For a while, he took up a job as a dishwasher in a restaurant and slept on the floor. Ponzi was good at his work and was soon promoted to a waiter. He was later fired for theft and shortchanging the restaurant clients.
In 1907, Ponzi lived in Montreal and worked as a teller at Bank Zarossi. The bank charged high interest rates and was often used by the new Italian immigrant population living in Canada. Bank Zarossi then went bankrupt and Ponzi was without a job.
He was imprisoned for three years in a prison in Quebec for forgery. In 1911, after getting released, he started helping smuggle Italian immigrants into the United States. He spent two more years in a prison in Atlanta after getting caught.
In 1919, Ponzi set up a small office in Boston. He got a letter from a Spanish company requesting an advertising catalog. He found an international reply coupon (IRC) inside the envelope and realized he could make money out of it.

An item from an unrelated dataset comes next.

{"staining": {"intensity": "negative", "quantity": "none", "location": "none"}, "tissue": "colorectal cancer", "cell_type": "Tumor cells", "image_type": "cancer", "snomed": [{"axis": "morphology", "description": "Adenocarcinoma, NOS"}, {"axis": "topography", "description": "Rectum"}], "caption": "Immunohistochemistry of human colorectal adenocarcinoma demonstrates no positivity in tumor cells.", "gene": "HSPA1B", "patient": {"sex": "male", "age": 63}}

After World War I ended, inflation greatly reduced the cost of postage in Italy expressed in U.S. dollars. This meant he could buy IRC cheaply in Italy and exchange it for U.S. stamps of higher value. He started making money by buying the stamps at a lower price and then immediately selling it for a higher rate, which was completely legal. Ponzi said he had made a profit of almost 400%.
In 1920, Ponzi started a stock company to get more money from the public. He promised his clients a 50% profit within 45 days of investment or a 100% profit within 90 days.

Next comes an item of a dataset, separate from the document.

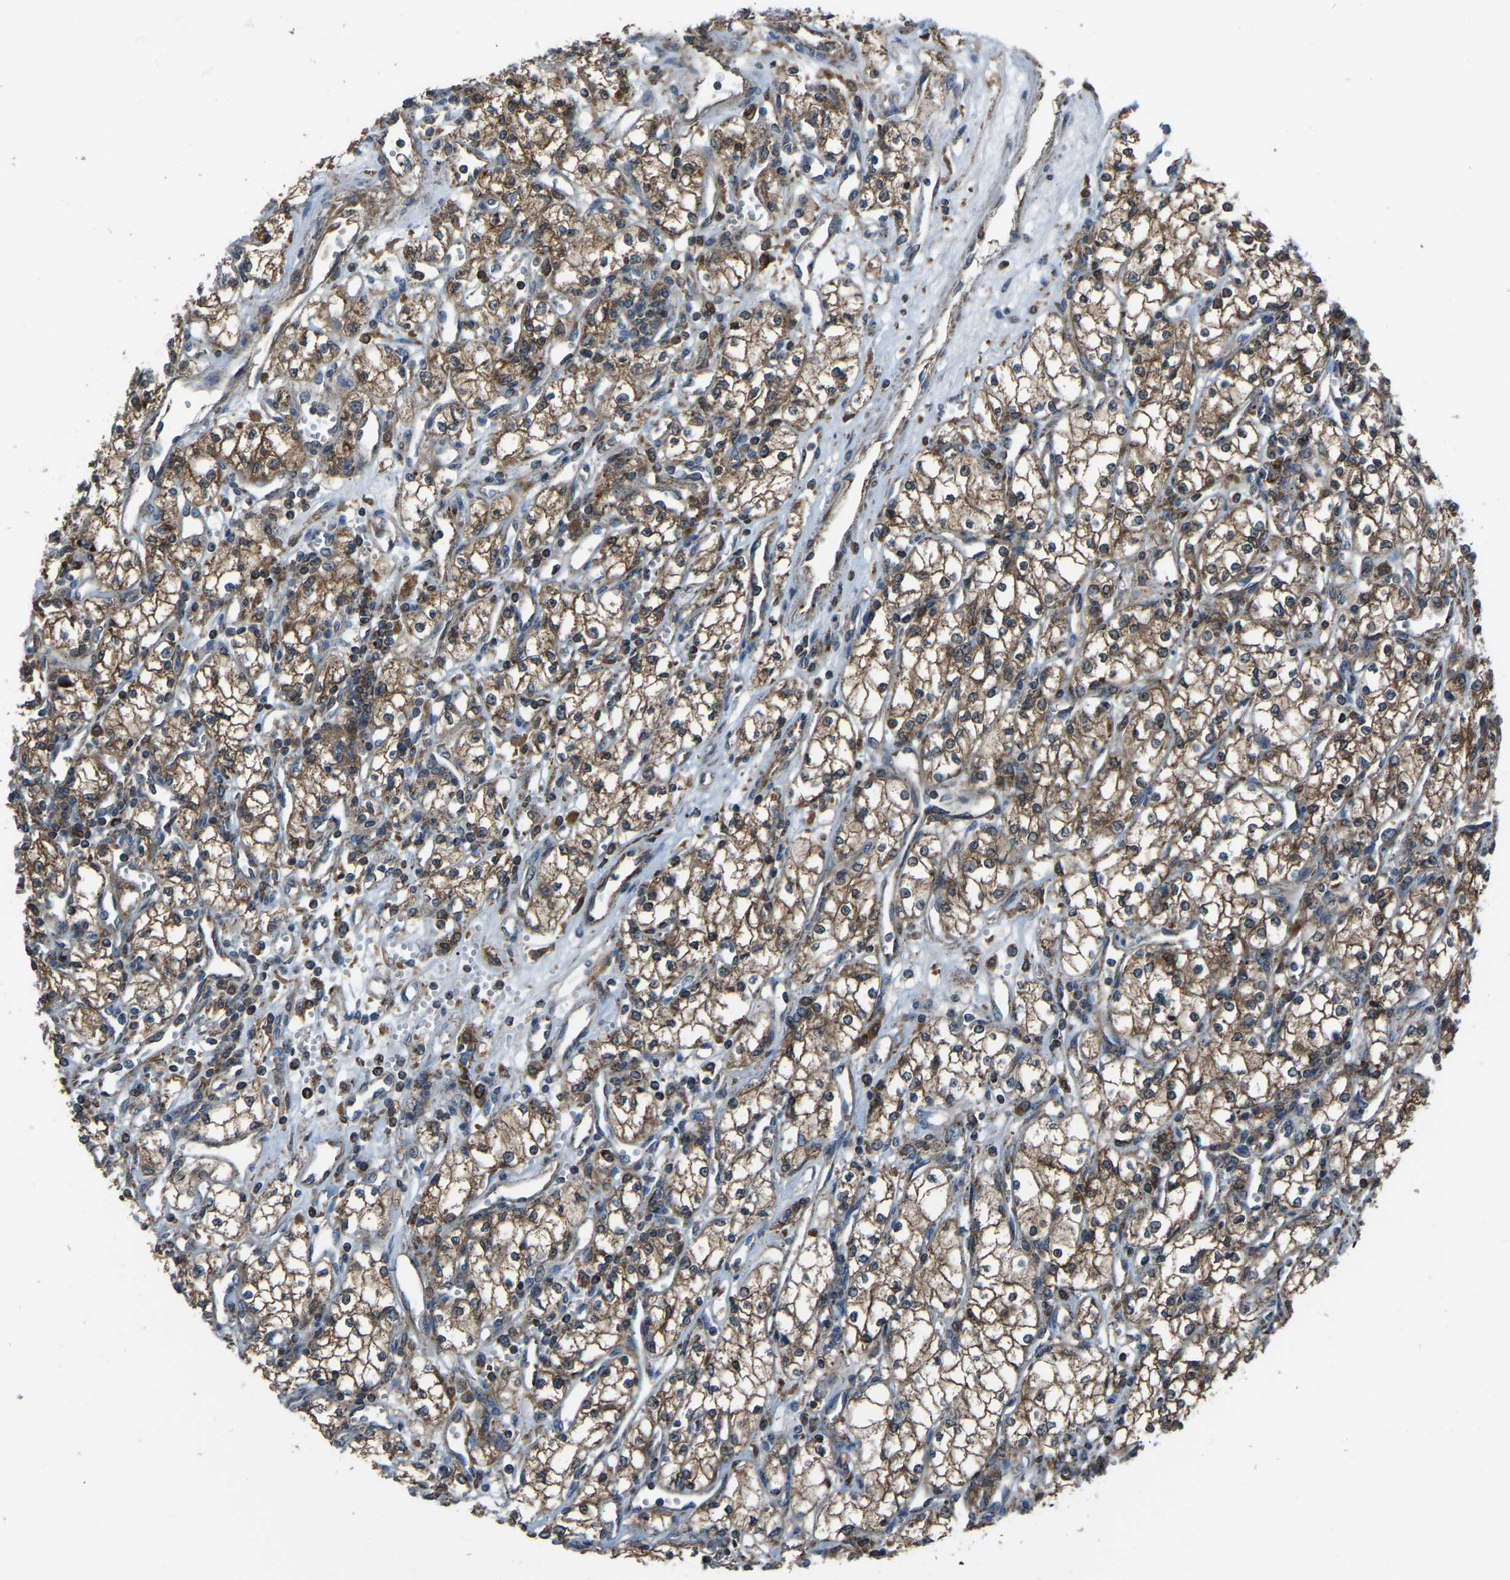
{"staining": {"intensity": "weak", "quantity": ">75%", "location": "cytoplasmic/membranous"}, "tissue": "renal cancer", "cell_type": "Tumor cells", "image_type": "cancer", "snomed": [{"axis": "morphology", "description": "Adenocarcinoma, NOS"}, {"axis": "topography", "description": "Kidney"}], "caption": "Renal cancer was stained to show a protein in brown. There is low levels of weak cytoplasmic/membranous staining in about >75% of tumor cells.", "gene": "AKR1A1", "patient": {"sex": "male", "age": 59}}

Ponzi used to pay back earlier investors with the money that he received from his future investors. This paved the way for his fraudulent investment schemes. Although Ponzi was not the first person to exploit his clients with this tactic, it became synonymous with him and came to be called the "Ponzi scheme".

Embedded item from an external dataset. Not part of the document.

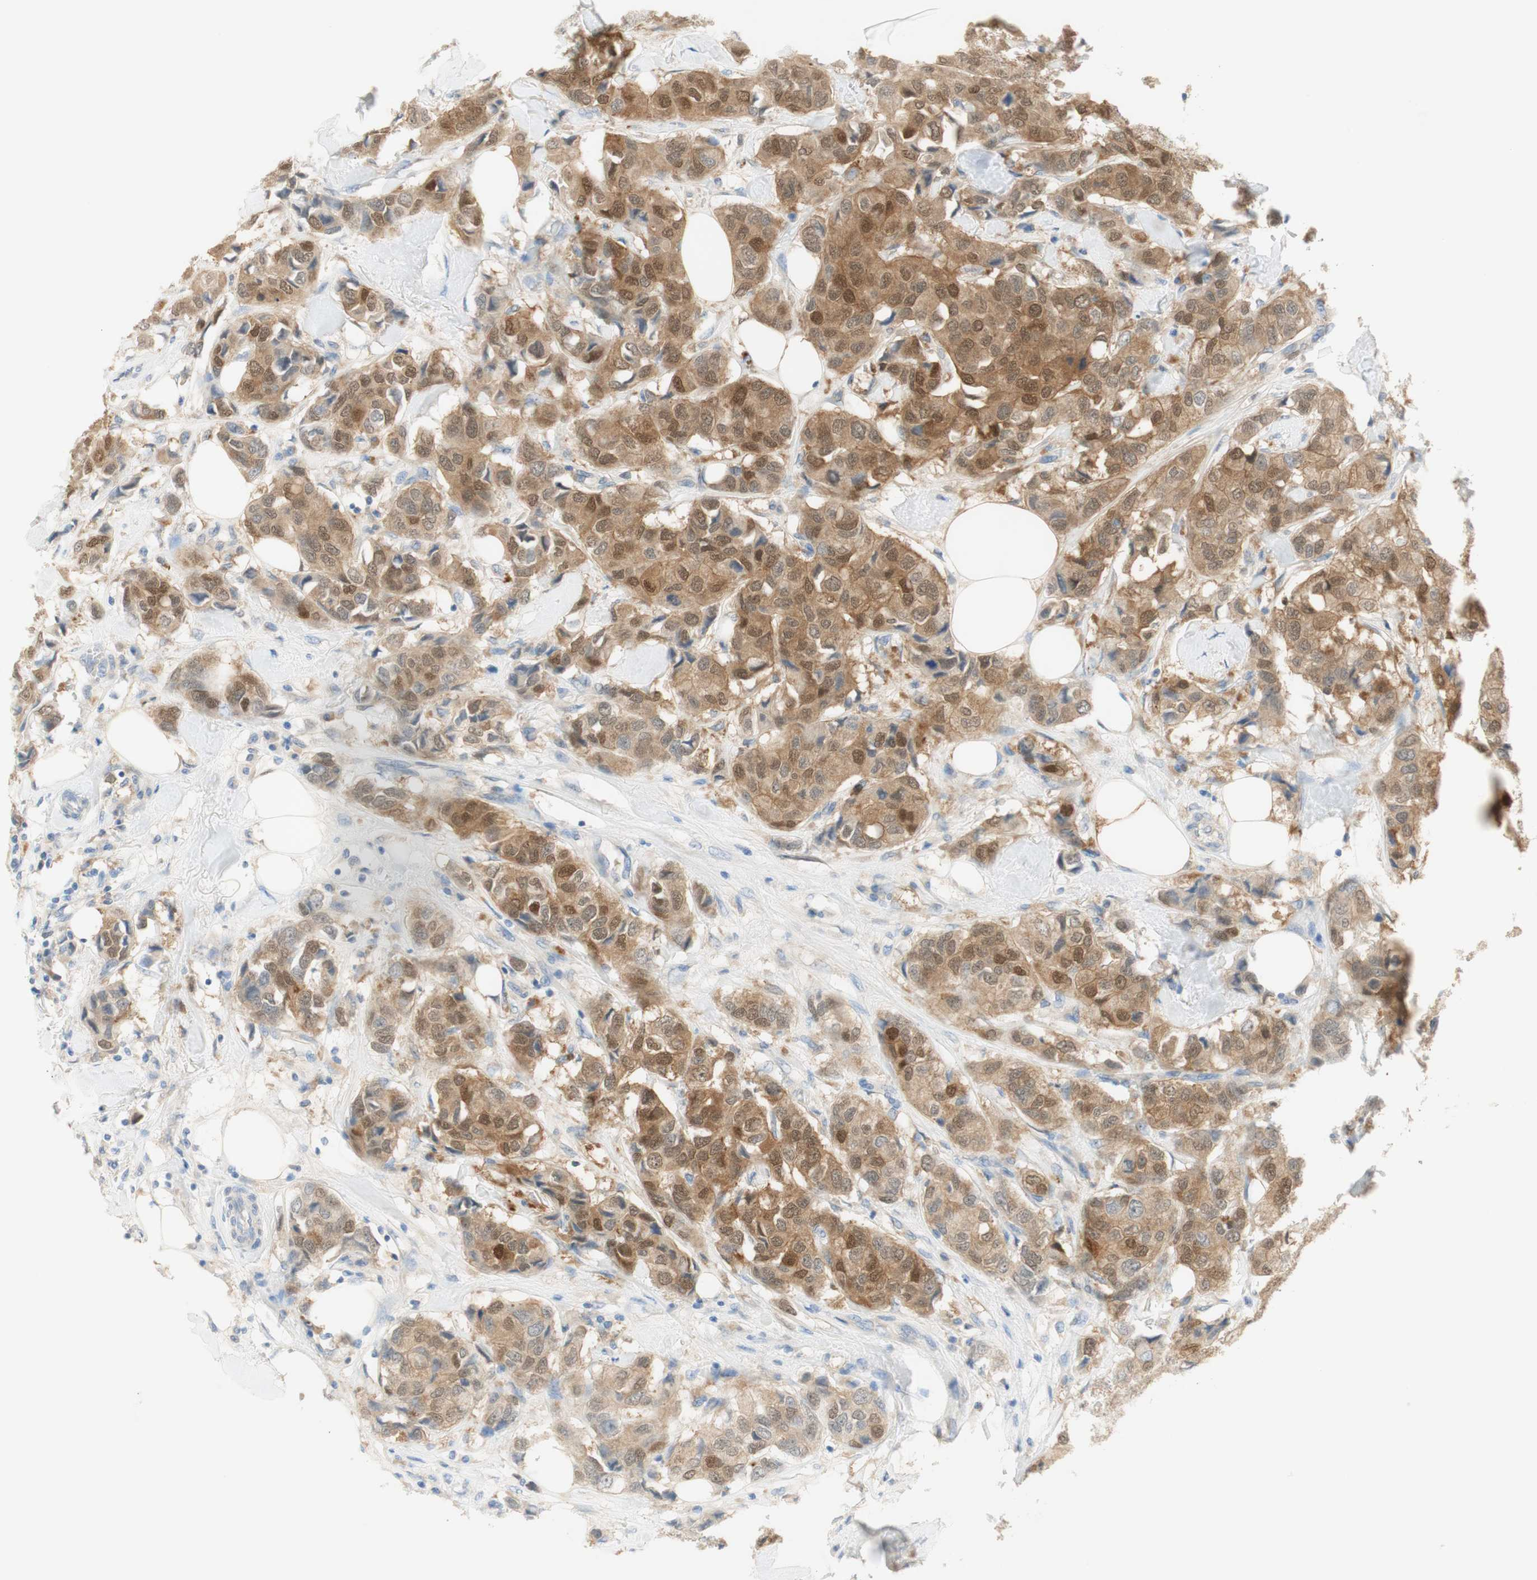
{"staining": {"intensity": "moderate", "quantity": ">75%", "location": "cytoplasmic/membranous,nuclear"}, "tissue": "breast cancer", "cell_type": "Tumor cells", "image_type": "cancer", "snomed": [{"axis": "morphology", "description": "Duct carcinoma"}, {"axis": "topography", "description": "Breast"}], "caption": "A high-resolution image shows IHC staining of invasive ductal carcinoma (breast), which demonstrates moderate cytoplasmic/membranous and nuclear staining in approximately >75% of tumor cells. The protein of interest is stained brown, and the nuclei are stained in blue (DAB IHC with brightfield microscopy, high magnification).", "gene": "SELENBP1", "patient": {"sex": "female", "age": 80}}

Eventually, his scheme collapsed and he was charged with 86 counts of mail fraud. Ponzi pleaded guilty on November 1, 1920, and was sentenced to five years in federal prison.
Family & Personal Life
In 1918, he married Rose Maria Gnecco, a stenographer hailing from an Italian-American immigrant family in Boston. He worked on his father-in-law's fruit business for a while but it failed shortly thereafter.
Ponzi lived a luxurious life in Lexington, Massachusetts, and owned a Locomobile, the finest car of that time. His mother lived with him and Rose, but died later on. Ponzi said he would donate $100,000 in honor of his mother to the Italian Children's Home in Jamaica Plain.
He divorced Rose in 1937, right after his deportation to Italy.
Charles Ponzi moved to Brazil and worked as an agent for Ala Littoria, the Italian state airline. He later became an English language teacher. Ponzi barely had any money left during his last years. By 1941, he had suffered a heart attack and had various medical issues. He became almost blind by 1948.
He also suffered a brain hemorrhage that paralyzed his right leg and arm. On January 18, 1949, he died at the Hospital São Francisco de Assis of Federal University of Rio de Janeiro in Brazil. At the time of his death, he was living in such poverty that there was barely anything to fund his own burial.